### PAGE EXCERPT

Keywords

1 Introduction

Face alignment is defined as determining the position of a set of known facial points across different subjects, illuminations, expressions and poses [4]. 3D face alignment in the wild is defined as determining the position of these landmarks in the 3D space given only a 2D image acquired in unconstrained environments. This information can be used for several computer vision applications, such as face recognition [11], pose estimation [7], face tracking [14, 15], 3D face reconstruction [1] and expression transfer [12, 13].

Recent face alignment work can be subdivided into 2D and 3D methods. Zhu and Ramanan [19] use mixtures of trees with a shared pool of parts for sparsely aligning faces even in profile head poses, successfully calculating the position of the 2D landmarks. Ren et al. [8] uses regression local binary features to perform 2D sparse face landmark estimation at 3000 frames per second. Jeni et al. [4] is able achieve state-of-the-art real-time 3D dense face alignment by fitting a 3D model on images acquired in controlled environments. The use of cascaded coupled-regressors, by integrating a 3D point distribution model was proposed by Jourabloo and Liu [5] for estimating sparse 3D face landmarks in extreme poses.

In this paper, we present our entry for the 3D Facial Alignment in the Wild (3DFAW) challenge. Our approach is landmark-free in the sense that it does not need any specific face information, only a detected nose region that is used to estimate the head pose. A generic face landmark model is rotated based on the head pose, translated and scaled to fit the detected nose. We choose to use the nose as basis of our work as it has been shown efficient for head pose estimation, does not deform easily when facial expressions are present, is not easily occluded by accessories and is visible even in extreme profile head poses [17]. Our method does not make use of any facial trait specific to the subject and does not take facial expression into account, yet it achieves competitive results. Our approach works well as an initial estimation for the position of the landmarks, since it only needs the nose region, which can be easily obtained with existing detection methods even in challenging environments.

### DATASET EXCERPT

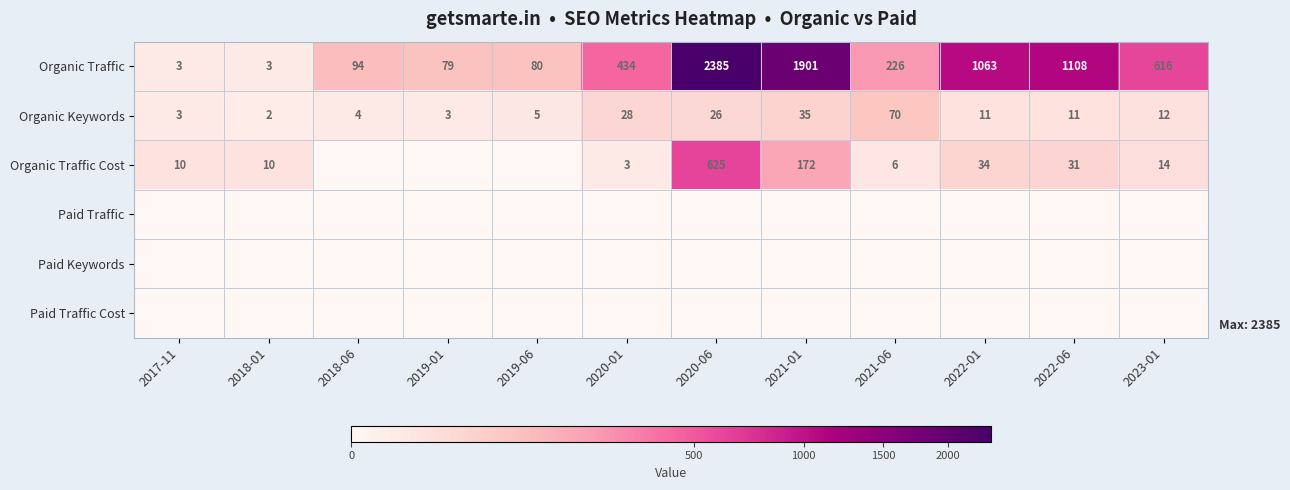

Is it true that Organic Traffic equals 187 at 2023-01?

False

### PARTS OF THE EXERCISE
1: Transcribe the passage of the face alignment excerpt that begins with the words containing "Face alignment is" and ends with "transfer [12, 13].".
2: In the face alignment excerpt, at what speed does the method of Ren et al. perform 2D sparse face landmark estimation?
The material above is separate from the face alignment excerpt.

### ANSWERS FOR EACH ITEM
1:
Face alignment is defined as determining the position of a set of known facial points across different subjects, illuminations, expressions and poses [4]. 3D face alignment in the wild is defined as determining the position of these landmarks in the 3D space given only a 2D image acquired in unconstrained environments. This information can be used for several computer vision applications, such as face recognition [11], pose estimation [7], face tracking [14, 15], 3D face reconstruction [1] and expression transfer [12, 13].

2: 3000 frames per second.